* [ASSIGNMENT] No pictures belong in the answer. Repeat all the entries exactly.

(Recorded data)
########################################

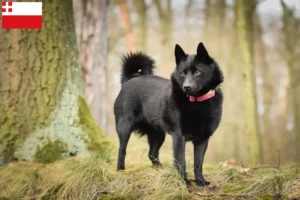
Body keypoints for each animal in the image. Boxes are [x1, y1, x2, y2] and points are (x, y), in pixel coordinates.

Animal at [114, 42, 223, 186]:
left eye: (197, 72)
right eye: (182, 73)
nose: (186, 87)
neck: (196, 102)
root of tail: (130, 79)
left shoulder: (203, 138)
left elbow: (198, 162)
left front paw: (200, 181)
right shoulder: (179, 136)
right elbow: (181, 161)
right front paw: (184, 181)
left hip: (158, 133)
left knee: (152, 153)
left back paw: (161, 169)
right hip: (124, 127)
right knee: (122, 150)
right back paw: (120, 170)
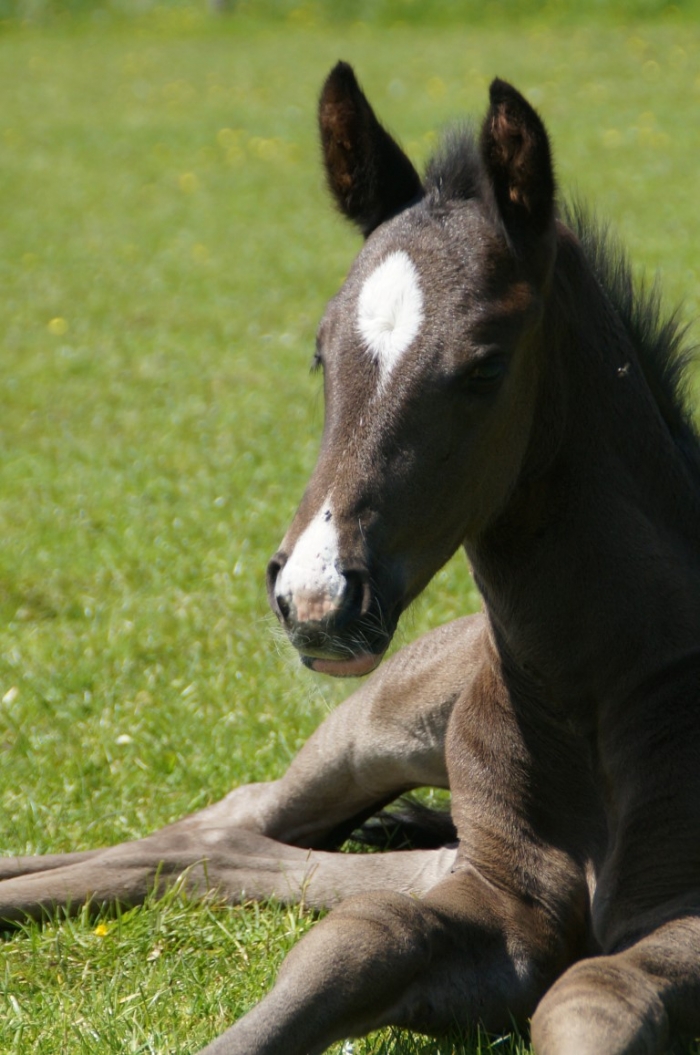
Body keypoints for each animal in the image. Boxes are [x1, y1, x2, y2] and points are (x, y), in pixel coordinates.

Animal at [1, 68, 700, 1055]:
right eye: (321, 353)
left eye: (485, 366)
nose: (315, 596)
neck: (591, 685)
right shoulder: (493, 888)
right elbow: (361, 938)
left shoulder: (667, 915)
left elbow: (592, 992)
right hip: (376, 726)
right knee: (224, 820)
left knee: (217, 852)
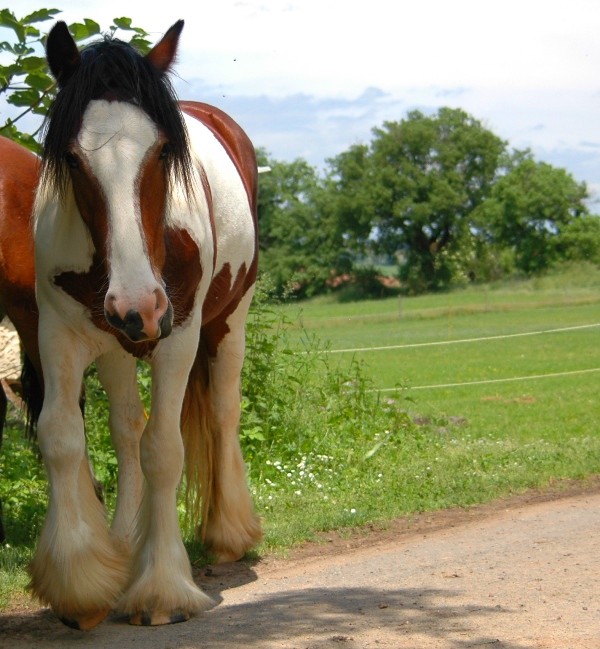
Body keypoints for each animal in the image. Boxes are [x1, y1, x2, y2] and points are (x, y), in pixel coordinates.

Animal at [20, 19, 262, 628]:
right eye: (73, 159)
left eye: (161, 151)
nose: (139, 306)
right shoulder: (58, 333)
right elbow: (64, 436)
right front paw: (81, 581)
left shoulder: (178, 338)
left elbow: (164, 450)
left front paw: (162, 588)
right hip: (115, 346)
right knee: (127, 428)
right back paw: (127, 543)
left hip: (229, 320)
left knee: (222, 410)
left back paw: (229, 534)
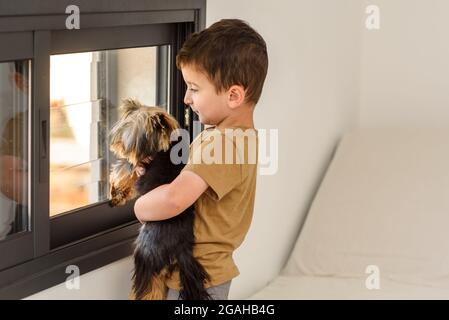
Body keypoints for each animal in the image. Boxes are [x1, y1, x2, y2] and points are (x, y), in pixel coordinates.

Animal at [110, 100, 212, 300]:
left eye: (130, 135)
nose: (117, 145)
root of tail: (181, 246)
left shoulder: (139, 163)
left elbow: (122, 171)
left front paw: (115, 193)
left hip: (146, 252)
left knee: (148, 285)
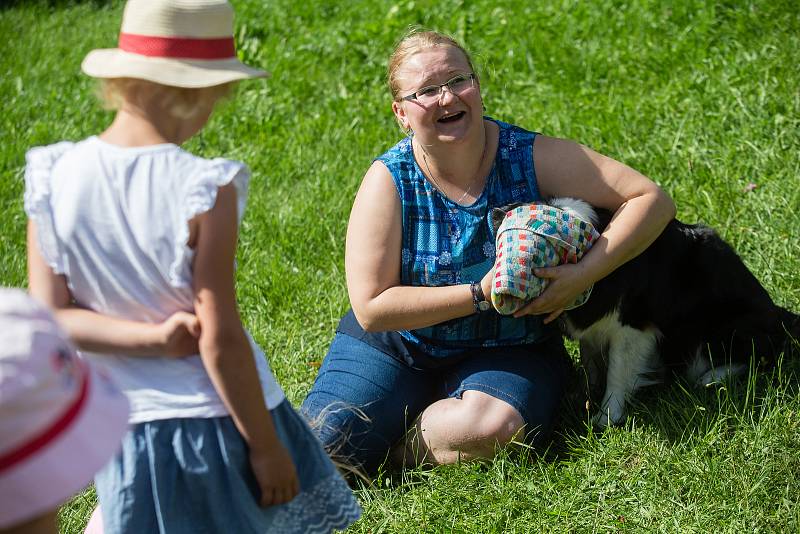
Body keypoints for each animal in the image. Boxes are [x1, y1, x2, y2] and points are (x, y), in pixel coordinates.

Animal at [490, 199, 796, 430]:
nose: (493, 211)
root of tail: (781, 318)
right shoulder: (593, 329)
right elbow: (591, 359)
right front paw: (585, 393)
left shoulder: (634, 327)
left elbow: (617, 370)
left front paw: (607, 416)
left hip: (727, 328)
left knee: (759, 356)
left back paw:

########################################

* [WRITTEN REPLY]
Body keypoints for each animal in the image. Boxes are [x1, y1, x2, y2] and points are (x, y), in pixel coordinates.

Animal at [114, 42, 223, 186]:
left eye: (197, 72)
right eye: (182, 73)
nose: (186, 87)
neck: (196, 102)
root of tail: (130, 79)
left shoulder: (203, 138)
left elbow: (198, 162)
left front paw: (200, 181)
right shoulder: (179, 136)
right elbow: (181, 161)
right front paw: (184, 181)
left hip: (158, 133)
left knee: (152, 153)
left back paw: (161, 169)
right hip: (124, 127)
right knee: (122, 150)
right back paw: (120, 170)
Body keypoints for each animal in the image. Boxes are [x1, y1, x2, y2] and points are (x, y), in pixel coordinates.

Animal at [1, 68, 700, 1055]:
right eye: (321, 353)
left eye: (485, 366)
nose: (315, 596)
neck: (591, 685)
right shoulder: (493, 888)
right elbow: (361, 938)
left shoulder: (667, 915)
left elbow: (592, 992)
right hip: (376, 726)
right knee: (224, 820)
left knee: (217, 852)
Body keypoints for each animal in the image. Boxes are [x1, y1, x2, y2] and points are (x, y), in pixel coordinates.

Animal at [20, 19, 262, 628]:
right eye: (73, 159)
left eye: (161, 151)
nose: (139, 306)
right shoulder: (58, 333)
right elbow: (64, 436)
right front paw: (81, 581)
left shoulder: (178, 338)
left elbow: (164, 450)
left front paw: (162, 588)
right hip: (115, 346)
right knee: (127, 428)
right back paw: (127, 543)
left hip: (229, 320)
left knee: (222, 410)
left back paw: (229, 534)
Body keypoints for each animal in the image. Boxes are [x1, y1, x2, y2] and points are (x, y), in pixel coordinates.

Animal at [110, 100, 212, 300]:
left eye: (130, 135)
nose: (117, 145)
root of tail: (181, 246)
left shoulder: (139, 163)
left elbow: (122, 171)
left front paw: (115, 193)
left hip: (146, 252)
left knee: (148, 285)
Body keypoints for each animal in the image. Boxes are [x1, y1, x2, y2] and points are (x, y), in pixel coordinates.

Animal at [490, 199, 796, 430]:
nose: (493, 211)
root of tail: (781, 318)
right shoulder: (593, 329)
right elbow: (591, 359)
right front paw: (585, 393)
left shoulder: (634, 327)
left elbow: (617, 370)
left front paw: (607, 416)
left hip: (727, 328)
left knee: (759, 356)
left back paw:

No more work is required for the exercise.